El año 2015 quedará en los anuarios como el año en que nació la moda tecnológica más disruptiva e imparable que se haya visto nunca, será el año de la revolución #startup.
No es que el 2014 haya sido menos prolífico en tema de creación y promoción entre los emprendedores del modelo #startup, pero el 2015 sin duda tiene todas las características macroeconomicas y sociales para batir todos los récords.
Millones de emprendedores en todo el mundo se están mobilitando frenéticamente para lanzarse a montar empresas que se apoyan en las nuevas tecnologías, un fenómeno que se puede describir como la fiebre del oro del momento, una corriente de esperanza en un mundo económico que está sufriendo cambios estructurales notables y que parece estar en una eterna crisis e inestabilidad.
Las startups son modelos de negocios que hacen soñar a los empresarios de medio mundo y que ponen a disposición de los emprendedores herramientas de marketing innovadoras que si bien usadas pueden permitir acceder a un mercado que hace unos años les podía parecer inimaginable. El mercado mundial.

Infographic: Startup Funding Shows Signs of New Tech Bubble | Statista

Hoy en día mucha gente no monta un negocio, monta una #startup, una asociación de personas que diseñan ideas innovadoras con la convicción que llegaran a millones de usuarios en todo el mundo gracias a los avances tecnológicos que están trasformando el mundo de la comunicación.
Las startups son negocios de acelerado crecimiento que a través de la viralización de sus servicios se pueden trasformar en imperios económicos en muy poco tiempo.
La mayoría de las startups no suele llegar al primer año de vida y las que quedan no duran ni siquiera otro año más. Se quedan unicamente las que logran crear un producto o servicio que la gente usa de forma masiva.
Algunas startups de éxito ofrecen servicios low cost, basados en una difusión muy elevada. Es el ejemplo de Whatsapp, que este año cierra con 700 millones de usuarios activos.

Infographic: WhatsApp Closing In On A Billion Users | Statista

La escalabilidad exponencial de negocio de una #startup atrae a profesionales, técnicos e inversores porque potencialmente puede ofrecer beneficios muy altos y en muy poco tiempo, pero al mismo tiempo, todo el mundo que participa en una startup es muy consciente que puede ser que el sueño se acabe muy pronto.

^^^^^^^^

Repite palabra por palabra el tramo del texto sobre las startups que va desde "La mayoría de" hasta "de usuarios activos.".

^^^^^^^^

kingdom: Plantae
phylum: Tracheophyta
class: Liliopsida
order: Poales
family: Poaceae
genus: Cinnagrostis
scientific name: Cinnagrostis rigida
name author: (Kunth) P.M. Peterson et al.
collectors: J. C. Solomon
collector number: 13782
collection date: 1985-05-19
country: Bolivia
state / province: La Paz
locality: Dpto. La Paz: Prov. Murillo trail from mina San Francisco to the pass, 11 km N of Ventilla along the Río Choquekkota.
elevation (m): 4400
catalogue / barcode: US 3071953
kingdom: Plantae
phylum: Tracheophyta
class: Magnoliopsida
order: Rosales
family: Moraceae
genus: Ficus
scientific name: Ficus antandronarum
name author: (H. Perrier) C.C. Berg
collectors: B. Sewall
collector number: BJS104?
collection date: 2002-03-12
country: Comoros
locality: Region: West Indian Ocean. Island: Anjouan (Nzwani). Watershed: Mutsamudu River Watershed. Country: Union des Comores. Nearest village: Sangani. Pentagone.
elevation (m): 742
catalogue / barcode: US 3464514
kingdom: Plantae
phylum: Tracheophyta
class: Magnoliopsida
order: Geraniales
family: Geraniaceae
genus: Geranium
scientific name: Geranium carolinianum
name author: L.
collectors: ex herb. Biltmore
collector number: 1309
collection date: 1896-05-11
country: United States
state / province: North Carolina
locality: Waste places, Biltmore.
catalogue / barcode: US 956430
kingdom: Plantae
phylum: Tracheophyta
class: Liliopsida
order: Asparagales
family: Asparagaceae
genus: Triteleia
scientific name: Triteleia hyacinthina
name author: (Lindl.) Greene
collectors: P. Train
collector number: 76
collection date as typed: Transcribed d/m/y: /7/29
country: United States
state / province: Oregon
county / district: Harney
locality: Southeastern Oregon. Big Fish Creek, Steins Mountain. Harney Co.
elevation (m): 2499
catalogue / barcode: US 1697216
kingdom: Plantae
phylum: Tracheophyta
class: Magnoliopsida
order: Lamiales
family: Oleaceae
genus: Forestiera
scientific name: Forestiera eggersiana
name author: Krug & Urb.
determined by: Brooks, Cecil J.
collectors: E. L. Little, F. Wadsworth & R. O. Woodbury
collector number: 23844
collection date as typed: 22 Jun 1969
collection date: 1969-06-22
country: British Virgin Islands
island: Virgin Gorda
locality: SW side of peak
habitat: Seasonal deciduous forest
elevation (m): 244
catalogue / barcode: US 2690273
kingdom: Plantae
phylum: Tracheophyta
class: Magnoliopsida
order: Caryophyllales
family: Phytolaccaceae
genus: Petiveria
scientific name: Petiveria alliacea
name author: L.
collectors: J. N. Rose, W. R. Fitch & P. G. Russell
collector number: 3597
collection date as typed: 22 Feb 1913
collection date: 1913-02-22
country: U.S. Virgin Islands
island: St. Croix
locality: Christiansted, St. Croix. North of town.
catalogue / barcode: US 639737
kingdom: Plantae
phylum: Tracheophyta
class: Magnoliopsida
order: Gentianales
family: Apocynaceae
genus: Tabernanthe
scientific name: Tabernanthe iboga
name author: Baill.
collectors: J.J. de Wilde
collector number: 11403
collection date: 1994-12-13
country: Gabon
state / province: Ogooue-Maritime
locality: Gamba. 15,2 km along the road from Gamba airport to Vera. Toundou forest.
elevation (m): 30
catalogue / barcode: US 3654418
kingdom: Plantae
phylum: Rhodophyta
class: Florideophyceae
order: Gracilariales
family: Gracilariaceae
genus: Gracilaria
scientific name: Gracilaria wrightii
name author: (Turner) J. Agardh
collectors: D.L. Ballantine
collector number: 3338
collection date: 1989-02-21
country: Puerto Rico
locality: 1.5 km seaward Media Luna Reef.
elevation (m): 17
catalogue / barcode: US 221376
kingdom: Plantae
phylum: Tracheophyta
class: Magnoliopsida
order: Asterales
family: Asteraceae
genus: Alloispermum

^^^^^^^^

Ejercicio resuelto:
La mayoría de las startups no suele llegar al primer año de vida y las que quedan no duran ni siquiera otro año más. Se quedan unicamente las que logran crear un producto o servicio que la gente usa de forma masiva.
Algunas startups de éxito ofrecen servicios low cost, basados en una difusión muy elevada. Es el ejemplo de Whatsapp, que este año cierra con 700 millones de usuarios activos.